Biólogo se infecta com 50 parasitas durante um ano para ajudar em vacina
Quase um ano atrás, o especialista em crustáceos Jimmy Bernot, do Museu Nacional de História Natural, nos Estados Unidos, decidiu tirar o jaleco e se juntar à lista de cientistas que ao longo da história também estiveram do outro lado dos experimentos: durante 12 meses, o biólogo marinho se voluntariou para ser infectado por 50 ancilostomídeos.
Agindo em nome da ciência, Bernot participou de um estudo cujo objetivo é desenvolver uma vacina contra a infecção por essa família de parasitas. No mundo, os vermes acometem entre 576 milhões e 740 milhões de pessoas, segundo estimativa do Centro de Prevenção e Controle de Doenças dos EUA (CDC).
Apesar de facilmente tratável com anti-helmintos, a infecção por ancilostomídeos – também conhecida como “amarelão” – pode causar danos graves em crianças, mulheres grávidas e idosos, como anemia e insuficiência cardíaca.
Como a infecção acontece por meio da penetração de larvas desses parasitas na pele humana, os casos da doença são mais frequentes em países onde falta saneamento básico. No Brasil, por exemplo, quase metade da população não tem acesso a rede de esgoto, segundo dados divulgados em 2020 pelo Sistema Nacional de Informações sobre Saneamento (SNIS). Por aqui, verminoses acometem 35% dos municípios do país, de acordo com o Instituto Brasileiro de Geografia e Estatística (IBGE). “Onde o encanamento é escasso, o descarte inadequado de resíduos é uma fonte comum de infecções pesadas (centenas a 1 mil minhocas)”, alerta Bernot em publicação no Twitter, onde documentou sua jornada.
Bastidores
Após receber a vacina experimental ou o placebo do estudo – duplo-cego, o experimento não fornece essa informação nem ao receptor nem aos pesquisadores –, o biólogo marinho foi infectado pelos parasitas por meio de um pedaço de gaze, que ficou na superfície de seu pulso durante uma hora.
Ao longo dos meses seguintes, os efeitos sentidos pelo voluntário variaram entre coceira intensa no local (“pior do que a hera venenosa”, descreveu ele), erupções cutâneas alternadas (que desapareciam e em poucos dias retornavam ainda piores, como acontece na maioria dos casos da doença) e ausência de alergias sazonais – antes costumeiras para o biólogo, as crises alérgicas provavelmente desapareceram porque, explica ele, vermes secretam compostos para modular ligeiramente o nosso sistema imunológico, de forma a evitar que sejam atacados pelo mesmo.

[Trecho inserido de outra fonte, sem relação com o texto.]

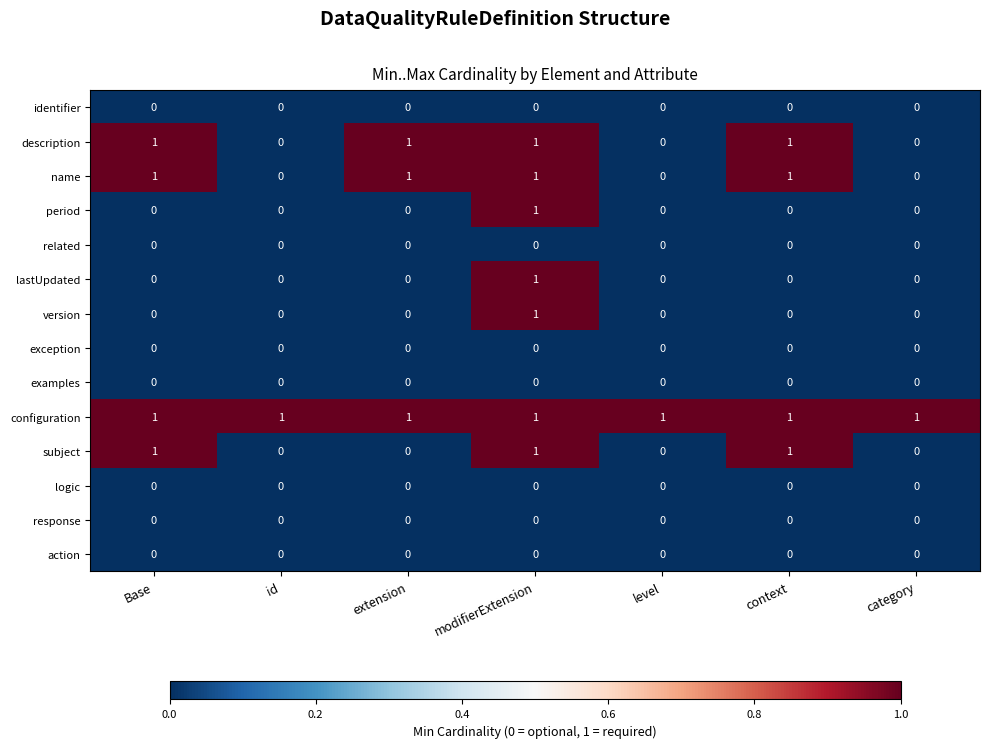

What is the total value across all series at Base?

4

Uma vez que o experimento aconteceu em meio à pandemia de Covid-19, um médico da equipe do estudo, conduzido pelo The GW Medical Faculty Associates, em Washington, fez visitas domiciliares regularmente ao apartamento do biólogo, a fim de checar seus sinais vitais e coletar amostras de sangue e fezes. O procedimento também visava garantir que o voluntário não estava apresentando nenhum efeito negativo grave.

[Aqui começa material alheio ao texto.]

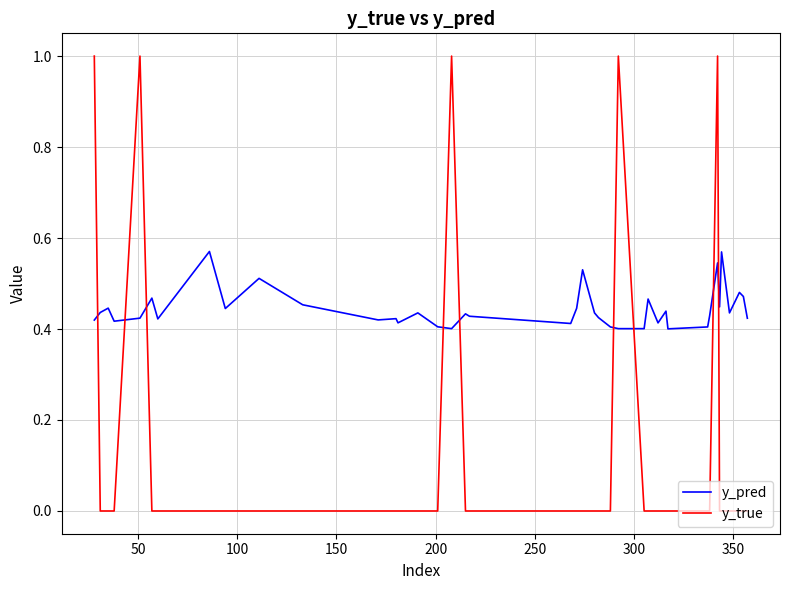

Which series has the widest spread of values?

y_true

A certa altura da pesquisa, cada uma das amostras fecais do pesquisador continha cerca de 7 mil ovos de ancilostomídeos, o que significa que os parasitas se reproduziram mais de 140 vezes desde que entraram em seu organismo. Antes de chegar ao intestino, o destino final desses seres vivos, os vermes passaram pelo sistema circulatório, pulmões e traqueia. É por isso que a tosse também é um sintoma comum entre as pessoas acometidas pela doença – no caso do biólogo, essa manifestação foi rara.
Ao final do estudo, Bernet foi medicado com três doses de Albendazol (fármaco prescrito para tratamento de verminoses) por três dias consecutivos, o que, depois de um mês, foi suficiente para eliminar a presença de ovos em suas fezes. Uma vez que os parasitas conseguiram se multiplicar em seu organismo e rapidamente morreram a partir do tratamento, o pesquisador antecipa, assim, dois cenários: ou recebeu o placebo ou a vacina experimental não foi 100% eficaz.
“Hoje em dia, temos tantos remédios, tratamentos e vacinas que tornam nossas vidas muito mais fáceis – é fácil ignorar todo o trabalho e sacrifício que envolve torná-los seguros e eficazes”, comemora, apesar dos resultados. “Eu tenho que testemunhar isso aqui e não vou tomar isso como garantido”, acrescenta.